Criado por músicos, o Sr. Canda começou a gostar de dançar desde menino. Seu pai, serralheiro de profissão, tocava violão em uma banda, enquanto sua mãe, costureira, era cantora reserva. A música do seu pai, disse ele, celebrava a luta de libertação, “glorificando o movimento de luta pelo país”.

Aos 16 anos, Canda matriculou-se numa escola técnica perto de uma das casas culturais que se desenvolveram durante a era socialista para promover as artes.
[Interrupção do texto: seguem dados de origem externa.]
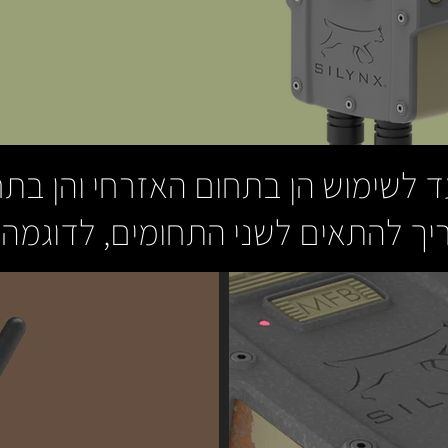
עד לשימוש הן בתחום האזרחי והן בת
 להתאים לשני התחומים, לדוגמה-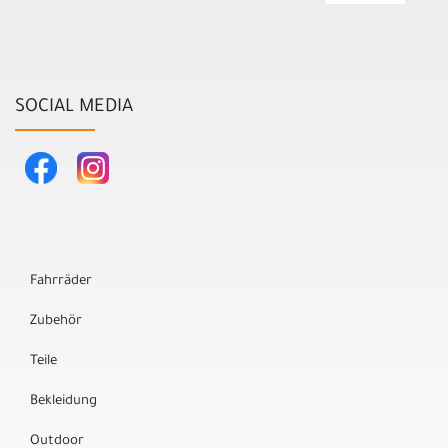
SOCIAL MEDIA
Fahrräder
Zubehör
Teile
Bekleidung
Outdoor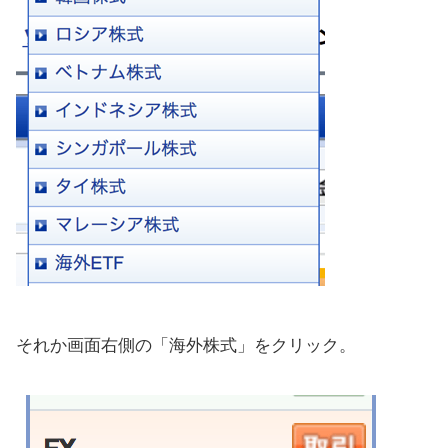
それか画面右側の「海外株式」をクリック。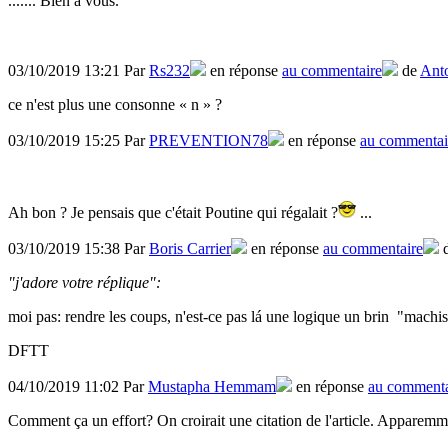
....... Bien à vous.
03/10/2019 13:21 Par
Rs232
en réponse
au commentaire
de
Anto
ce n'est plus une consonne « n » ?
03/10/2019 15:25 Par
PREVENTION78
en réponse
au commentai
Ah bon ? Je pensais que c'était Poutine qui régalait ?
...
03/10/2019 15:38 Par
Boris Carrier
en réponse
au commentaire
"j'adore votre réplique":
moi pas: rendre les coups, n'est-ce pas lá une logique un brin "machis
DFTT
04/10/2019 11:02 Par
Mustapha Hemmam
en réponse
au commenta
Comment ça un effort? On croirait une citation de l'article. Apparemm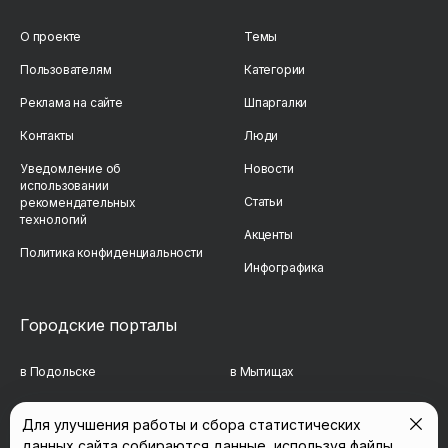
О проекте
Темы
Пользователям
Категории
Реклама на сайте
Шпаргалки
Контакты
Люди
Уведомление об
Новости
использовании
Статьи
рекомендательных
технологий
Акценты
Политика конфиденциальности
Инфографика
Городские порталы
в Подольске
в Мытищах
в Реутове
в Балашихе
Для улучшения работы и сбора статистических
данных сайта собираются данные, используя файлы
в Сергиевом Посаде
в Люберцах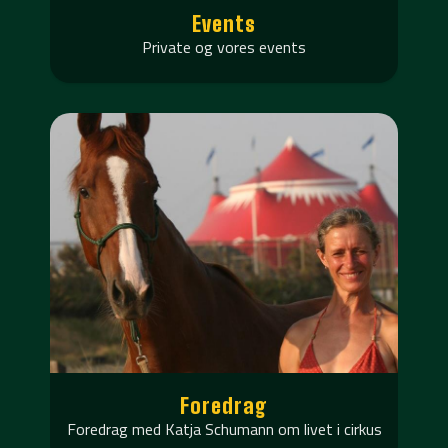
Events
Private og vores events
Foredrag
Foredrag med Katja Schumann om livet i cirkus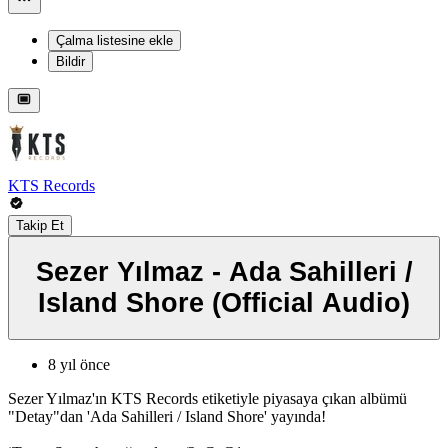
Çalma listesine ekle
Bildir
KTS Records
Takip Et
Sezer Yılmaz - Ada Sahilleri /
Island Shore (Official Audio)
8 yıl önce
Sezer Yılmaz'ın KTS Records etiketiyle piyasaya çıkan albümü
"Detay"dan 'Ada Sahilleri / Island Shore' yayında!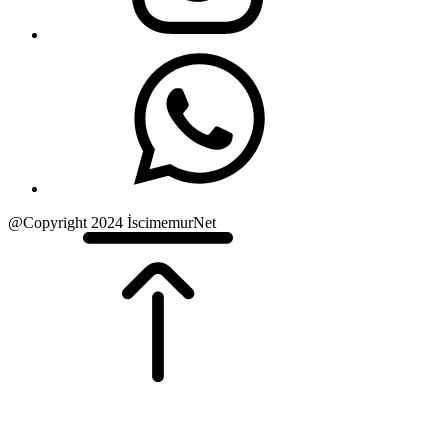
@Copyright 2024 İscimemurNet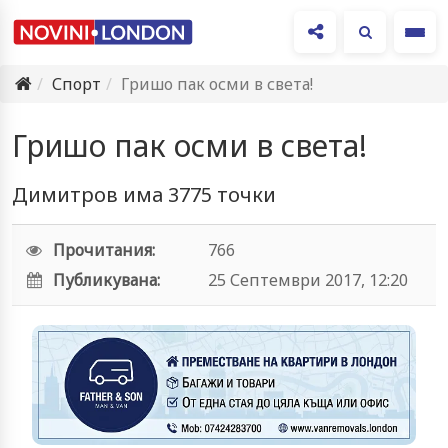
Ме
Спорт
Гришо пак осми в света!
Гришо пак осми в света!
Димитров има 3775 точки
Прочитания:
766
Публикувана:
25 Септември 2017, 12:20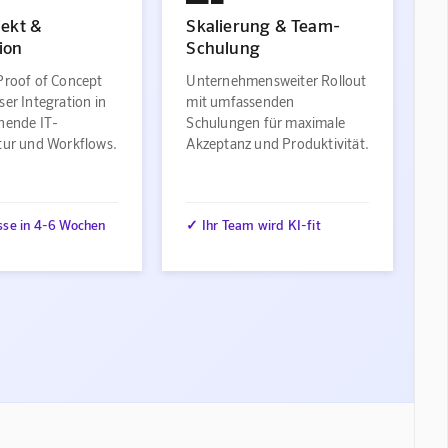
jekt &
Skalierung & Team-
ion
Schulung
Proof of Concept
Unternehmensweiter Rollout
ser Integration in
mit umfassenden
ehende IT-
Schulungen für maximale
ktur und Workflows.
Akzeptanz und Produktivität.
sse in 4-6 Wochen
✓ Ihr Team wird KI-fit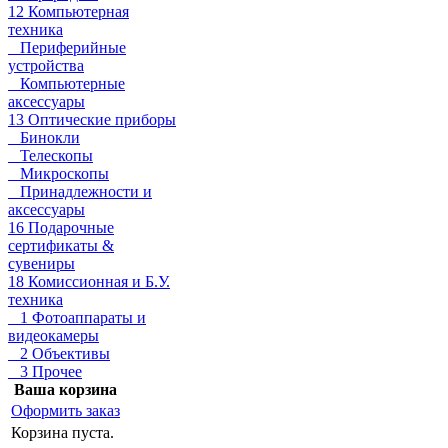
12 Компьютерная
техника
Периферийные
устройства
Компьютерные
аксессуары
13 Оптические приборы
Бинокли
Телескопы
Микроскопы
Принадлежности и
аксессуары
16 Подарочные
сертификаты &
сувениры
18 Комиссионная и Б.У.
техника
1 Фотоаппараты и
видеокамеры
2 Объективы
3 Прочее
Ваша корзина
Оформить заказ
Корзина пуста.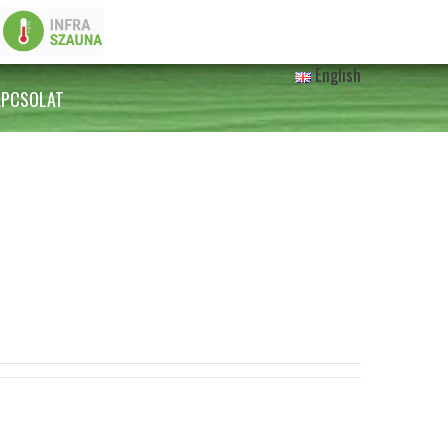
English
APCSOLAT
Estudava contabilidade, mas isso rapidamente ficou em segundo plano em relação às frequentes visitas ao espaço cultural Casa Velha, onde teve aulas de teatro e integrou uma companhia de teatro. Um grupo de dança tradicional se formou na casa, e Canda disse que acabou se interessando por essa forma de arte porque via a dança como um meio mais flexível para projetar ideias.

“As pessoas estavam se expressando livremente”, disse ele. “Eles pulavam, dançavam, suavam e não estavam apegados a um personagem ou ao roteiro do teatro clássico.”

Os instrutores da Casa Velha convidaram antigos combatentes da libertação para virem ensinar danças tradicionais, apresentando ao Sr. Canda várias novas técnicas e tradições de todo Moçambique.

No início da sua carreira, o Sr. Canda concentrou-se nas danças culturais tradicionais que os dançarinos moçambicanos praticavam frequentemente durante a luta de libertação. Mas ele sentiu que a dança tradicional sufocava a sua criatividade.

Então ele começou a reflectir sobre a sua vida em Maputo, as suas preocupações actuais e as questões candentes da sua nação – comunismo, democracia, liberdade de expressão.

Ele tem muito material para trabalhar atualmente. Muitos moçambicanos estão cada vez mais preocupados com o facto de o seu governo estar a deslizar para o autoritarismo. Uma insurreição extremista na parte norte do país levou a alguma instabilidade.

O trabalho do Sr. Canda expressou desilusão com a política, um sentimento de que os líderes de Moçambique mentem aos seus eleitores.

Mas entre as questões prementes, ele tem procurado utilizar novas estéticas e ritmos para transformar a dança tradicional. Certa vez misturou xigubo, tradicional dança de guerra moçambicana, com fado, género musical de Portugal. Foi uma experiência, disse Canda, ver o que acontece quando se funde a arte de uma potência colonial que impôs os seus costumes ao seu país com a tradição moçambicana.

Apesar de tudo isso, disse Canda, ele está tentando compreender sua época e estabelecer um registro histórico.

“Queria criar algo inspirado nas danças tradicionais, mas que refletisse a minha época”, disse ele. “Espero que as gerações futuras possam compreender os nossos tempos através do meu trabalho.”